What you need to do:
Set down the data that follows, exactly and completely.
════════════════
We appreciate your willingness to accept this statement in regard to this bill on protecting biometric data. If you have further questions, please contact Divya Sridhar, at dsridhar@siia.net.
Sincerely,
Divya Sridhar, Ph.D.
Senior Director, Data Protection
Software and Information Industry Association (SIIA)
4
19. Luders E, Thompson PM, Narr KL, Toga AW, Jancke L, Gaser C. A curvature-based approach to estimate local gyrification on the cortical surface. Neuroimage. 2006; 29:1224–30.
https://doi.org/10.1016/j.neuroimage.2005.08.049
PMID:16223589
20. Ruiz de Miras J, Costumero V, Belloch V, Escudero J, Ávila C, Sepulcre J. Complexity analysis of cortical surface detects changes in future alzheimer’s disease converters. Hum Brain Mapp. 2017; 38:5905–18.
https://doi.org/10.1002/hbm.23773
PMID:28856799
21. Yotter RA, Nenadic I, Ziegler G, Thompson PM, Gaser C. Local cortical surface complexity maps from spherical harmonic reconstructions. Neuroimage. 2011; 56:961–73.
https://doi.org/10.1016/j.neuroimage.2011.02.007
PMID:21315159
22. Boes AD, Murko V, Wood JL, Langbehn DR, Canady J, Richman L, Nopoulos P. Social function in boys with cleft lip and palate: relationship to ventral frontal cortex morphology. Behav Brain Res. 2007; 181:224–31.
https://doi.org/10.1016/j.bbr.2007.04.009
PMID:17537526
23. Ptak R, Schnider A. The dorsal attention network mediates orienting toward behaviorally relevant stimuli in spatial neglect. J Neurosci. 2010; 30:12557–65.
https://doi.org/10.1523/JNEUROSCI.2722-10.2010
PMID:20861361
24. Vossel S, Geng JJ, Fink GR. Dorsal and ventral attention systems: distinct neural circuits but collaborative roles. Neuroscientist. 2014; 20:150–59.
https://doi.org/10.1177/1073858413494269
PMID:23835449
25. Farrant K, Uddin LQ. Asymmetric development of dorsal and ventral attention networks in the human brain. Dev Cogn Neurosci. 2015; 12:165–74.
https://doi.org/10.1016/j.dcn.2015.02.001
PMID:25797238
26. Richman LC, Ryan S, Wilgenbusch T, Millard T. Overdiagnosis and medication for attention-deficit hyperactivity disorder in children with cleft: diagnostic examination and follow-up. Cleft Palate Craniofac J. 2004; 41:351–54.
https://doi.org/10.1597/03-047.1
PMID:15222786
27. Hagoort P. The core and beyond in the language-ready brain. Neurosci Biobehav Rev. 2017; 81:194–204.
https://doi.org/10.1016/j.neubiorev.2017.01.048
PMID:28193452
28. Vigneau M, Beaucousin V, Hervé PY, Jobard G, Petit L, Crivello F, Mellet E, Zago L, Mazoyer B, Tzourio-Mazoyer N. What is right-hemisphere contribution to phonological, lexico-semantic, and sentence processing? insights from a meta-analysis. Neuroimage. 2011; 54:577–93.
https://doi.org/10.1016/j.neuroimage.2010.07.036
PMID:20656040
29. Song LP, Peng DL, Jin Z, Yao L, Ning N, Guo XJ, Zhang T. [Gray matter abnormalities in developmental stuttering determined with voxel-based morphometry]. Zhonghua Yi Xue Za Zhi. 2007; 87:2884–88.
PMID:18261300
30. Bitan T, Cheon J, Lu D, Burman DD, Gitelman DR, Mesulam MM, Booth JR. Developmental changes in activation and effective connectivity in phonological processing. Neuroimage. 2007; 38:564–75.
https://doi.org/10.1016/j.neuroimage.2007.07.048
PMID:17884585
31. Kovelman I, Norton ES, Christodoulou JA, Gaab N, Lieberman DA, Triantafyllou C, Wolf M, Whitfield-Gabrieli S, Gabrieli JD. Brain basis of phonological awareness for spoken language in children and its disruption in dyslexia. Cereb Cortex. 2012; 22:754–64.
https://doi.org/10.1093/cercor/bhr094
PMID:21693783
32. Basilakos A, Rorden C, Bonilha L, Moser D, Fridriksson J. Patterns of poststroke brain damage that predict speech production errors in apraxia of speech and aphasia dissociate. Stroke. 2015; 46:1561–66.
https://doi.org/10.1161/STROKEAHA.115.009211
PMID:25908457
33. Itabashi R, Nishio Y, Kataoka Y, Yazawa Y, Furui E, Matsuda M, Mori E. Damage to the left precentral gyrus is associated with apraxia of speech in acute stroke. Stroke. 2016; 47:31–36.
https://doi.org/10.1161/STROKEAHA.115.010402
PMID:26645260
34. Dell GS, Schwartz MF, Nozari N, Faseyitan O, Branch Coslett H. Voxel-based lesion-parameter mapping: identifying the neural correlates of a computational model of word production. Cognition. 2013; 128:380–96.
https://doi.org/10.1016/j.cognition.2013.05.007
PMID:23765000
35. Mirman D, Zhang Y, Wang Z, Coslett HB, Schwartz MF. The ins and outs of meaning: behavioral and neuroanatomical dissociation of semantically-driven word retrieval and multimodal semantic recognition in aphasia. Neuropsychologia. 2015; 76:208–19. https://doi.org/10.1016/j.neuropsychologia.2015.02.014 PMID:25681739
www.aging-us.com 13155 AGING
════════════════
Result:
We appreciate your willingness to accept this statement in regard to this bill on protecting biometric data. If you have further questions, please contact Divya Sridhar, at dsridhar@siia.net.
Sincerely,
Divya Sridhar, Ph.D.
Senior Director, Data Protection
Software and Information Industry Association (SIIA)
4
19. Luders E, Thompson PM, Narr KL, Toga AW, Jancke L, Gaser C. A curvature-based approach to estimate local gyrification on the cortical surface. Neuroimage. 2006; 29:1224–30.
https://doi.org/10.1016/j.neuroimage.2005.08.049
PMID:16223589
20. Ruiz de Miras J, Costumero V, Belloch V, Escudero J, Ávila C, Sepulcre J. Complexity analysis of cortical surface detects changes in future alzheimer’s disease converters. Hum Brain Mapp. 2017; 38:5905–18.
https://doi.org/10.1002/hbm.23773
PMID:28856799
21. Yotter RA, Nenadic I, Ziegler G, Thompson PM, Gaser C. Local cortical surface complexity maps from spherical harmonic reconstructions. Neuroimage. 2011; 56:961–73.
https://doi.org/10.1016/j.neuroimage.2011.02.007
PMID:21315159
22. Boes AD, Murko V, Wood JL, Langbehn DR, Canady J, Richman L, Nopoulos P. Social function in boys with cleft lip and palate: relationship to ventral frontal cortex morphology. Behav Brain Res. 2007; 181:224–31.
https://doi.org/10.1016/j.bbr.2007.04.009
PMID:17537526
23. Ptak R, Schnider A. The dorsal attention network mediates orienting toward behaviorally relevant stimuli in spatial neglect. J Neurosci. 2010; 30:12557–65.
https://doi.org/10.1523/JNEUROSCI.2722-10.2010
PMID:20861361
24. Vossel S, Geng JJ, Fink GR. Dorsal and ventral attention systems: distinct neural circuits but collaborative roles. Neuroscientist. 2014; 20:150–59.
https://doi.org/10.1177/1073858413494269
PMID:23835449
25. Farrant K, Uddin LQ. Asymmetric development of dorsal and ventral attention networks in the human brain. Dev Cogn Neurosci. 2015; 12:165–74.
https://doi.org/10.1016/j.dcn.2015.02.001
PMID:25797238
26. Richman LC, Ryan S, Wilgenbusch T, Millard T. Overdiagnosis and medication for attention-deficit hyperactivity disorder in children with cleft: diagnostic examination and follow-up. Cleft Palate Craniofac J. 2004; 41:351–54.
https://doi.org/10.1597/03-047.1
PMID:15222786
27. Hagoort P. The core and beyond in the language-ready brain. Neurosci Biobehav Rev. 2017; 81:194–204.
https://doi.org/10.1016/j.neubiorev.2017.01.048
PMID:28193452
28. Vigneau M, Beaucousin V, Hervé PY, Jobard G, Petit L, Crivello F, Mellet E, Zago L, Mazoyer B, Tzourio-Mazoyer N. What is right-hemisphere contribution to phonological, lexico-semantic, and sentence processing? insights from a meta-analysis. Neuroimage. 2011; 54:577–93.
https://doi.org/10.1016/j.neuroimage.2010.07.036
PMID:20656040
29. Song LP, Peng DL, Jin Z, Yao L, Ning N, Guo XJ, Zhang T. [Gray matter abnormalities in developmental stuttering determined with voxel-based morphometry]. Zhonghua Yi Xue Za Zhi. 2007; 87:2884–88.
PMID:18261300
30. Bitan T, Cheon J, Lu D, Burman DD, Gitelman DR, Mesulam MM, Booth JR. Developmental changes in activation and effective connectivity in phonological processing. Neuroimage. 2007; 38:564–75.
https://doi.org/10.1016/j.neuroimage.2007.07.048
PMID:17884585
31. Kovelman I, Norton ES, Christodoulou JA, Gaab N, Lieberman DA, Triantafyllou C, Wolf M, Whitfield-Gabrieli S, Gabrieli JD. Brain basis of phonological awareness for spoken language in children and its disruption in dyslexia. Cereb Cortex. 2012; 22:754–64.
https://doi.org/10.1093/cercor/bhr094
PMID:21693783
32. Basilakos A, Rorden C, Bonilha L, Moser D, Fridriksson J. Patterns of poststroke brain damage that predict speech production errors in apraxia of speech and aphasia dissociate. Stroke. 2015; 46:1561–66.
https://doi.org/10.1161/STROKEAHA.115.009211
PMID:25908457
33. Itabashi R, Nishio Y, Kataoka Y, Yazawa Y, Furui E, Matsuda M, Mori E. Damage to the left precentral gyrus is associated with apraxia of speech in acute stroke. Stroke. 2016; 47:31–36.
https://doi.org/10.1161/STROKEAHA.115.010402
PMID:26645260
34. Dell GS, Schwartz MF, Nozari N, Faseyitan O, Branch Coslett H. Voxel-based lesion-parameter mapping: identifying the neural correlates of a computational model of word production. Cognition. 2013; 128:380–96.
https://doi.org/10.1016/j.cognition.2013.05.007
PMID:23765000
35. Mirman D, Zhang Y, Wang Z, Coslett HB, Schwartz MF. The ins and outs of meaning: behavioral and neuroanatomical dissociation of semantically-driven word retrieval and multimodal semantic recognition in aphasia. Neuropsychologia. 2015; 76:208–19. https://doi.org/10.1016/j.neuropsychologia.2015.02.014 PMID:25681739
www.aging-us.com 13155 AGING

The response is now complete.